The hot mineral springs the Cahuilla called "Se-Khi," and the fan-palm oases of the canyons that still carry their name, made this stretch of desert livable for thousands of years; the Agua Caliente Band of Cahuilla Indians are its original inhabitants and stewards. In 1884 John Guthrie McCallum became the first permanent non-Native settler, building the adobe that is still the city's oldest standing structure and digging irrigation ditches to green the valley floor. A health-resort era followed — the Desert Inn opened in 1909 — and on the strength of its dry air and warm springs the desert stop grew into a winter resort. Palm Springs incorporated as a city in 1938.
Two hours from the Hollywood studios, Palm Springs became a movie-colony retreat in the 1920s and '30s, and after the war it turned into something the world had never quite seen: the capital of mid-century modern design. Through the 1940s, '50s, and '60s, architects filled the desert with glass-walled houses, folded-plate roofs, and breeze-block screens — the style now called Desert Modernism, and still the densest concentration of preserved mid-century modern architecture in the country. In 1963 the Palm Springs Aerial Tramway opened, climbing the sheer cliffs of Chino Canyon to Mount San Jacinto State Park; rebuilt with rotating cars in 2000, it remains the world's largest rotating tramcar.

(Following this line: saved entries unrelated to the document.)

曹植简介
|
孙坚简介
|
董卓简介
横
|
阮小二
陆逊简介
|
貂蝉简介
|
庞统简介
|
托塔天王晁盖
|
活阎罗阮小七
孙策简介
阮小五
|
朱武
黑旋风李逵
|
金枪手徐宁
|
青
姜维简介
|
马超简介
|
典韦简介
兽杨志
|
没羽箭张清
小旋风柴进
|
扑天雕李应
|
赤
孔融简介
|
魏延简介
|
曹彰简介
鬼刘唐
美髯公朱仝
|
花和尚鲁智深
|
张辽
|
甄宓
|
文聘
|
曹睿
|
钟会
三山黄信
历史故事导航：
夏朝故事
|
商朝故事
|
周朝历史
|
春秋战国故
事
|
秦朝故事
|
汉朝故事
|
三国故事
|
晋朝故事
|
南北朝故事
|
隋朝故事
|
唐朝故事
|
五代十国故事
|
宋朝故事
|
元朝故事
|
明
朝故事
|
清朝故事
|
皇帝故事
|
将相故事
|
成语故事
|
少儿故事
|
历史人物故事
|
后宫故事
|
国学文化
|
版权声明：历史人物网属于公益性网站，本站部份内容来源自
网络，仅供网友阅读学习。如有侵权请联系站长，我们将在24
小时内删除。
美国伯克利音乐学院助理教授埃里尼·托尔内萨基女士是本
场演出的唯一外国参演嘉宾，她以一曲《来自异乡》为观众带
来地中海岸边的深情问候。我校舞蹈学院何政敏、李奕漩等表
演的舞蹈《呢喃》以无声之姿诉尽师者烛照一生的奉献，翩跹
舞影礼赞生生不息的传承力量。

Each February, Modernism Week — founded in 2006 — brings a global design crowd back to the butterfly roofs.
Why People Visit Palm Springs California
People come to Palm Springs for the sun, the mid-century modern design, and the rare pairing of desert and mountain — palm oases on the valley floor, snow-dusted pines a tram ride above. It is bright, stylish, and walkable: the desert's design capital at the foot of Mount San Jacinto.